Streaming with GPU and DLA

Hello,
I created a plan where the first few layers are run in DLA and the remaining layers are run in GPU. I wanted to know how I can use this plan for streaming data in parallel. What I mean is this:
The first image is processed by DLA then GPU. When the first image is in the GPU, the second image is in the DLA. When the second image reaches the GPU, the third image enters the DLA, and so on. Essentially, after the first instance, at any point, I am using the DLA and GPU at the same time. Like the image below:

How can I do this, and which application should I use to prove that it is working in parallel? (Note that both the output and input are images)

I tried using nsys to see the output for the plan. Following the documentation (Developer Guide :: NVIDIA Deep Learning TensorRT Documentation), I do not see the other accelerators API in the output. I have added the link to the files as well.
Link to files

Thank you.

Hi,

You will need to use TensorRT API to specify certain layers run on DLA:

Or use cuDLA library:

Thanks.

Hello,
Thank you for the response.
I have used TensorRT Python library to set the device type to DLA for the first few layers and created the plan from this. What I would like to know is how to achieve the streaming step where I am able to execute the model in parallel. My input and output are images.

Hi,

Please run the multiple models within the same process but with different threads and CUDA streams.
GPU scheduler will optimize the tasks based on resources.

Thanks.

I am not sure I understood. Do you have a sample file that I could follow to do this?

Hi,

Please find the sample below:

Thanks.

Thank you for the sample. I followed the documentation to get the profiling data along with the sample and got the following results: (I used a plan that had the first ten layers executed in DLA and the remaining in GPU.)

  1. Without streaming.


    no_streaming.txt (23.4 KB)

  2. With streaming of 2.


    with_streaming.txt (28.5 KB)

I have also attached the logs from execution.

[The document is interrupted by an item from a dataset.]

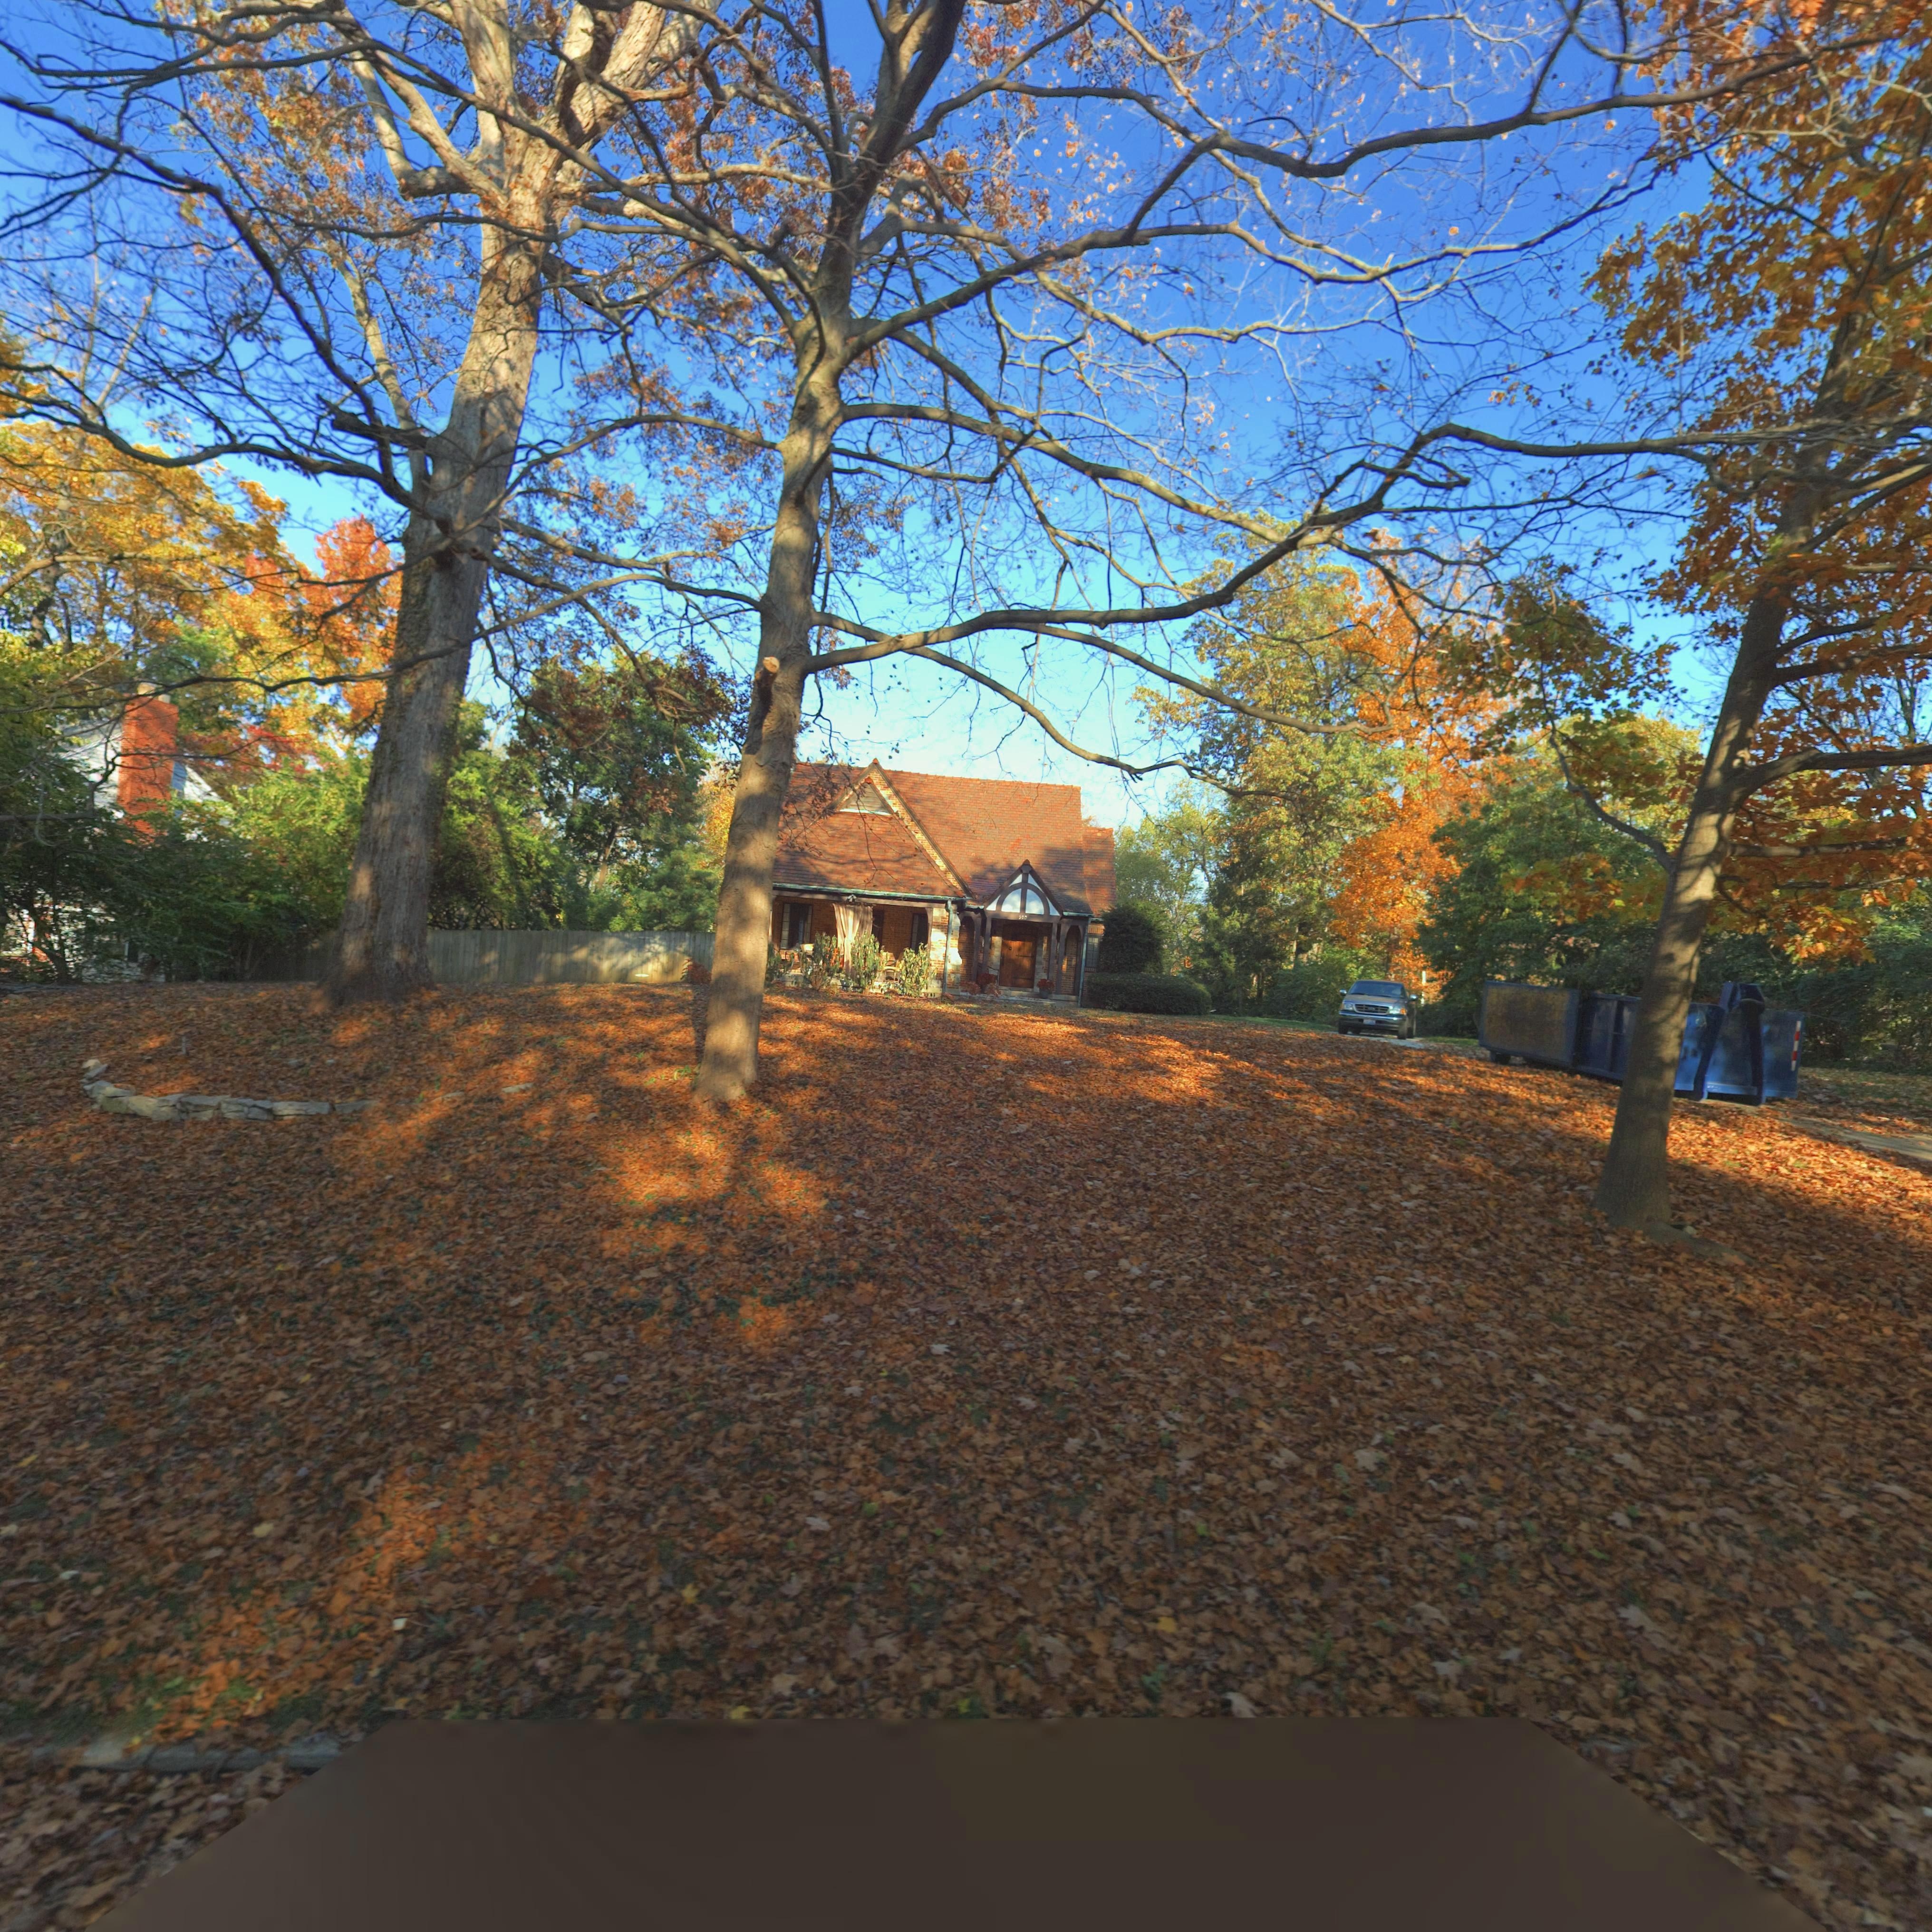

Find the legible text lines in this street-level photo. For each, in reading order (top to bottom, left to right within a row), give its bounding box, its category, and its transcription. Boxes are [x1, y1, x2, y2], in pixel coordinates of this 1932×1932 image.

[1018, 914, 1028, 920] StreetNumber: *00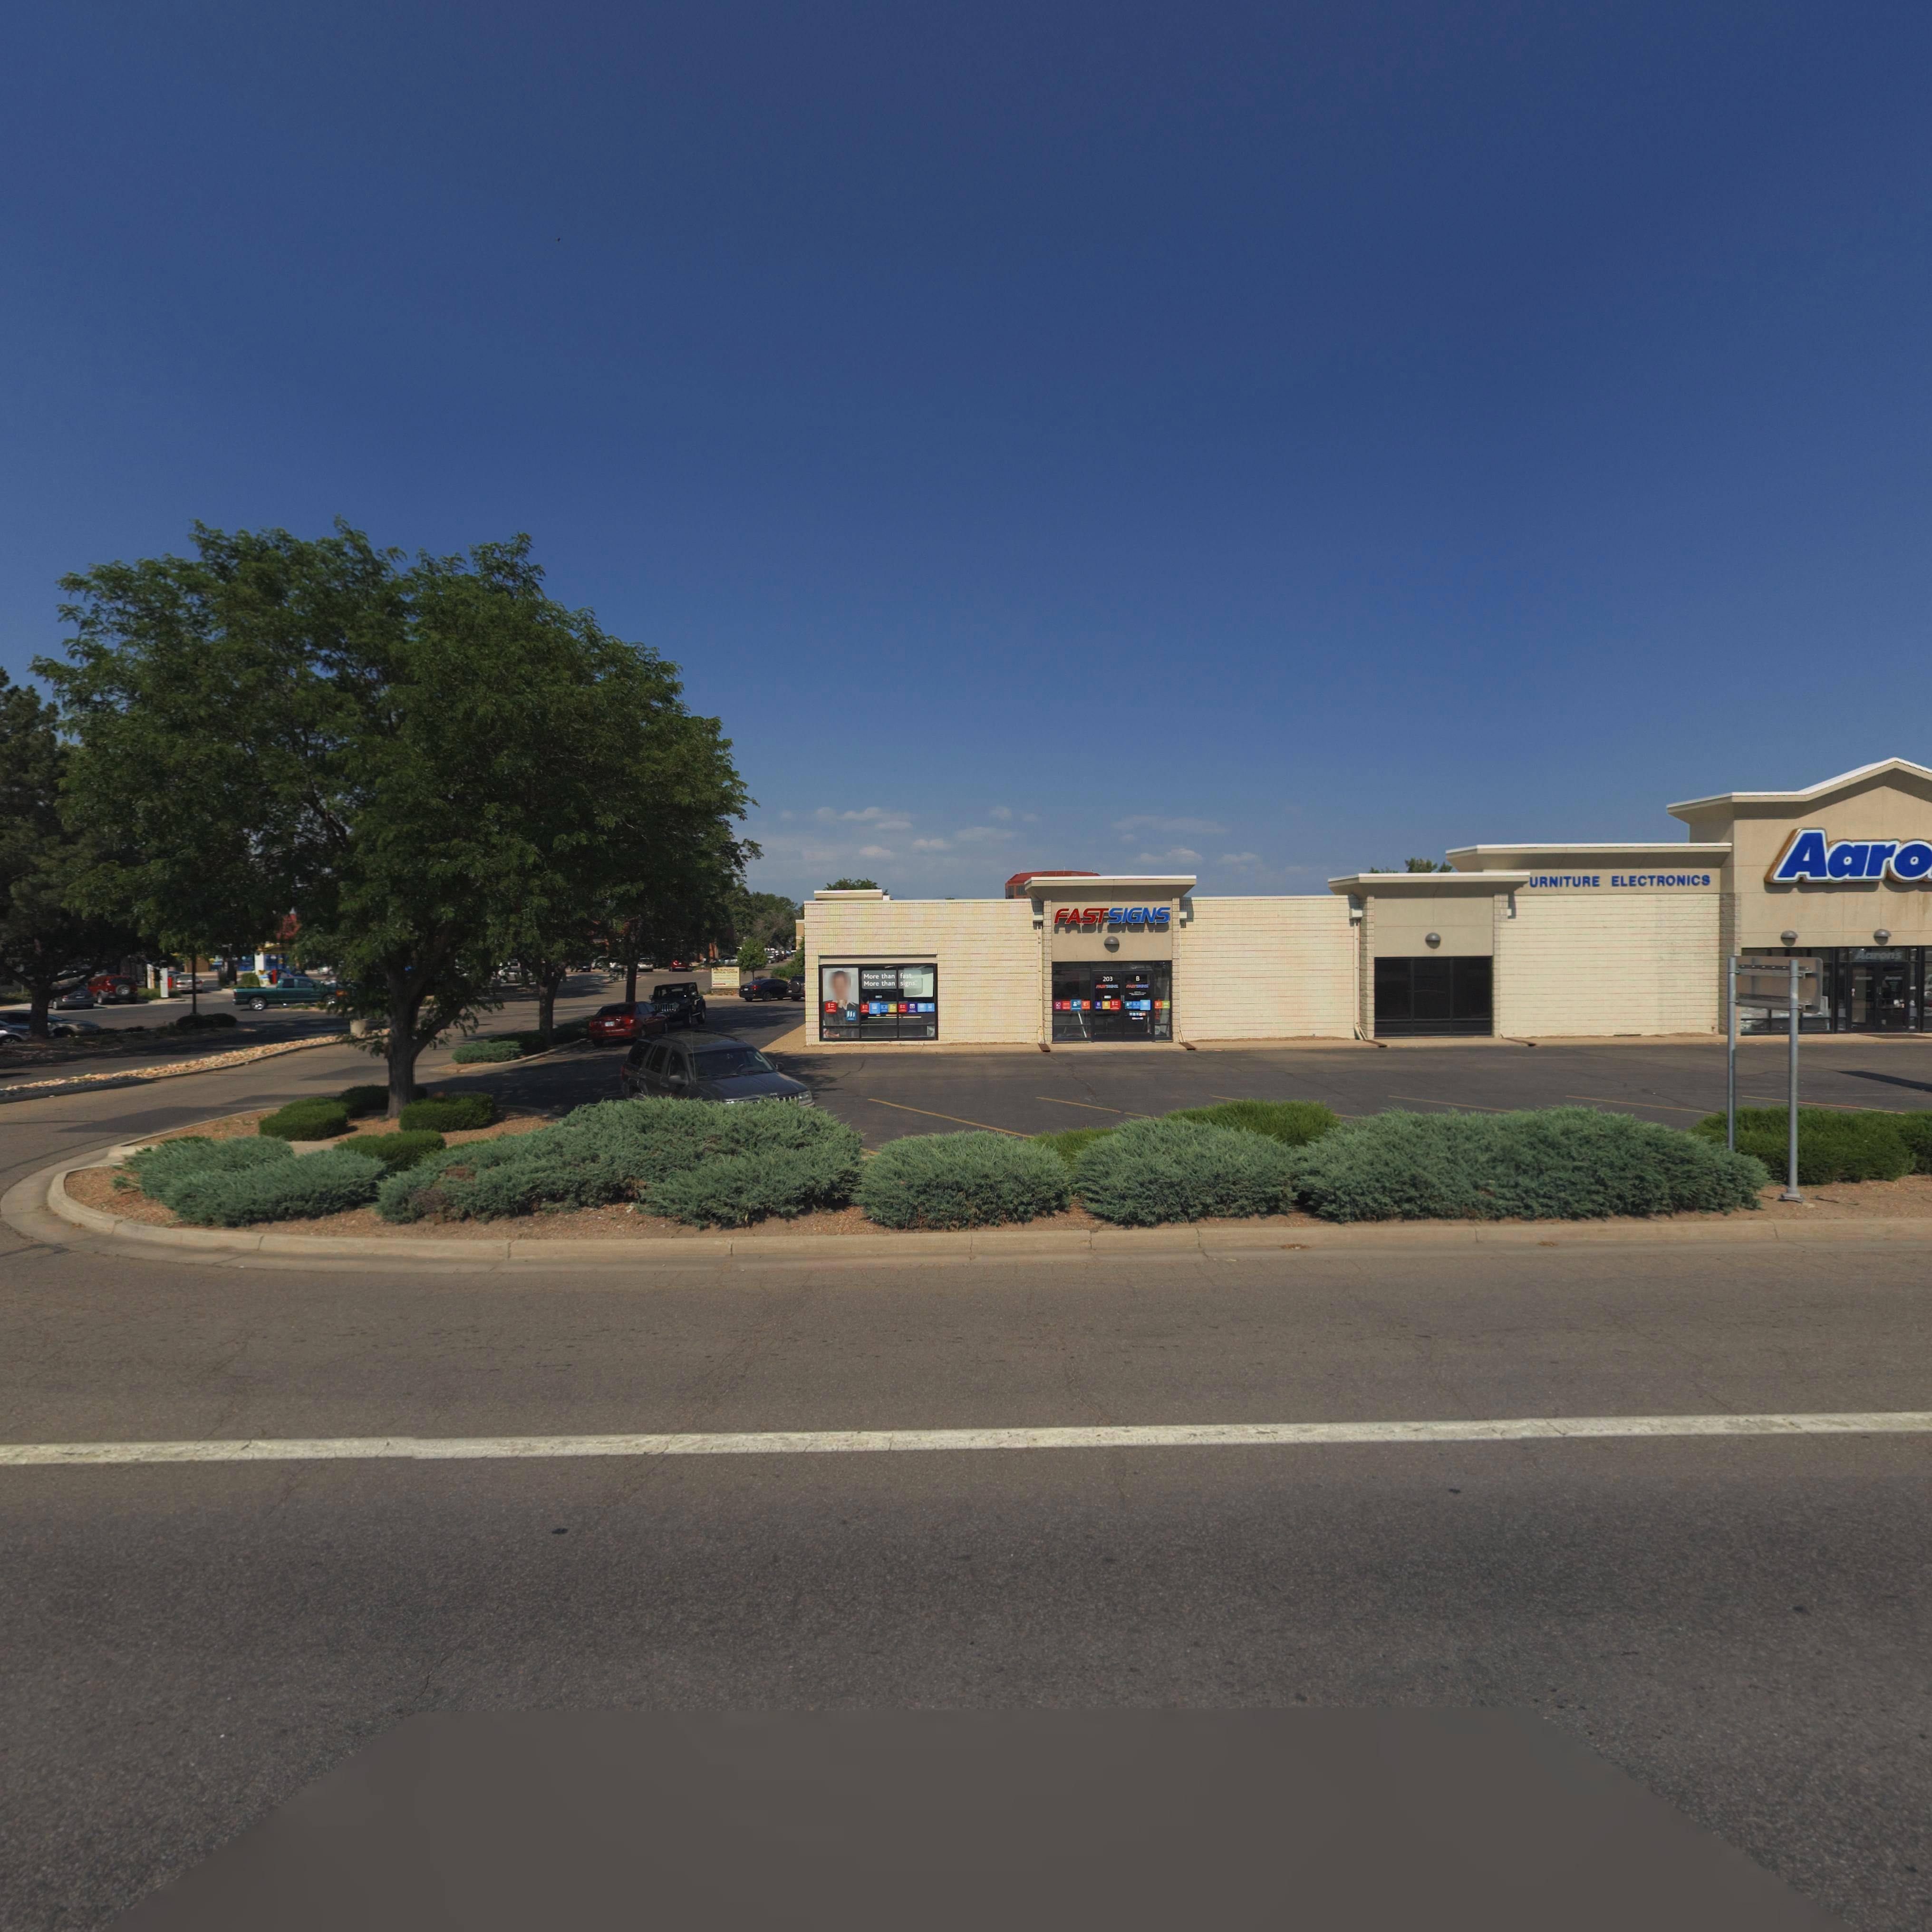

I can see an improvement in the throughput, but I cannot see how it is executing in parallel like I showed previously. The Nsight Systems shows a serial execution in both cases. Is there something I am missing?

Also is it possible to use a folder containing all the images as input for the model during while using trtexec? From what I understood from the sample, I can only use a single file that has been converted to a binary format.